After completing a degree in International Business many moons ago, I started looking for a way to combine my love for fixing problems with trying to make the world a better place. So back in the early 2000s, I kicked off my career at the National Deaf Children’s Society as a database assistant. Over the next few years, I worked at a few different charities and as a Blackbaud consultant on some fascinating projects, including the merger of ChildLine and the NSPCC. However, I found myself always seeking a new challenge and wanted the chance not just to advise on fixes, but to make them my own. I took on the new role of head of database services at Shelter and relished building up a department from scratch, but once completed, I was then looking for the next step. A few years ago, I moved over to the British Heart Foundation to stabilise a tricky CRM implementation and have, since then, taken the teams from strength-to-strength, expanding our remit, responsibilities and the way in which we support our multitude of users. As we move forward, with a new organisational strategy launching this year, we’re ready to adapt, grow and really harness the challenges and opportunities that the future will bring.
When I arrived at BHF in 2011, the CRM implementation had seriously stalled and the team was under fire from all angles. Having restructured the programme, I then had the privilege to lead the team to successful delivery to both budget and schedule, despite a reluctant user base, outdated hardware and a tricky external environment. Since the re-launch, the system has developed considerably now holding almost 11 million supporter records, managing a myriad of business critical processes and providing data and insight to hundreds of our users - and I have loved practically every minute of it!

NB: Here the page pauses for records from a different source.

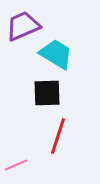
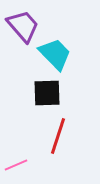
purple trapezoid: rotated 72 degrees clockwise
cyan trapezoid: moved 1 px left; rotated 15 degrees clockwise
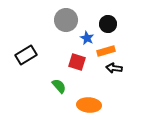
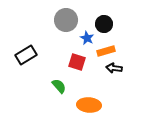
black circle: moved 4 px left
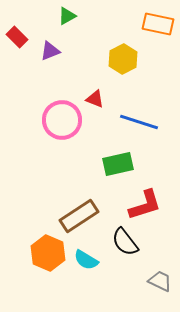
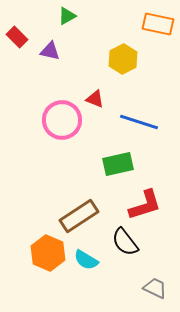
purple triangle: rotated 35 degrees clockwise
gray trapezoid: moved 5 px left, 7 px down
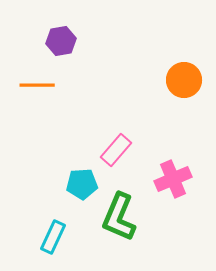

Get to know people from the data industry across all sectors. There are great conferences, forums and groups available and people are happy to share knowledge and encourage new talent. So, I would recommend using that to help you learn and connect - every idea you’re exposed to will help you develop further and stronger.
In a lot of ways, 2018 was exactly as I envisaged it - lots of panic in the lead up to 25th May then, once the flurry of activity subsided, people moved on to focus on other things and attention was diverted. It’s been really important to try to keep hold of that momentum to help us to continue the vital work we’re undertaking and prepare for further future changes.
Like so many of us, I’m concerned about the possible implications of Brexit for 2019 and the changes that could impact the way we work and the pressures we face. But I’m hopeful that the year will actually bring some answers and stability - Brexit will be finalised, we should know more about the ePrivacy Regulations, and the ICO’s decisions will likely provide more case law to help us understand the application of GDPR even further. Whatever happens, we’ll at least know where we stand, so I’m looking forward to us all being able to react and adapt accordingly.
The third sector is very fortunate in that, while we might not always be able to pay the highest salaries, we can offer so much more, as each of us gets to play a part in making the world a better place. Obviously, though, that doesn’t resolve all issues, so we’re working hard to attract talent through enhanced recruitment processes, offering greater flexibility to colleagues and seeking new ways to support people developing their careers. For example, I’m really excited to be working with our training and development team to look at launching a new apprenticeship scheme in the coming year which I hope will bring us some shining new stars.
Over the past few years, we’ve seen an explosion in new technologies and approaches, some of which, until now, seemed somewhat theoretical or out-of-reach. I’m really hopeful that, in the coming year, we’ll start to see those become more accessible, see more organisations take advantage of the amazing progress and outcomes that are just around the corner.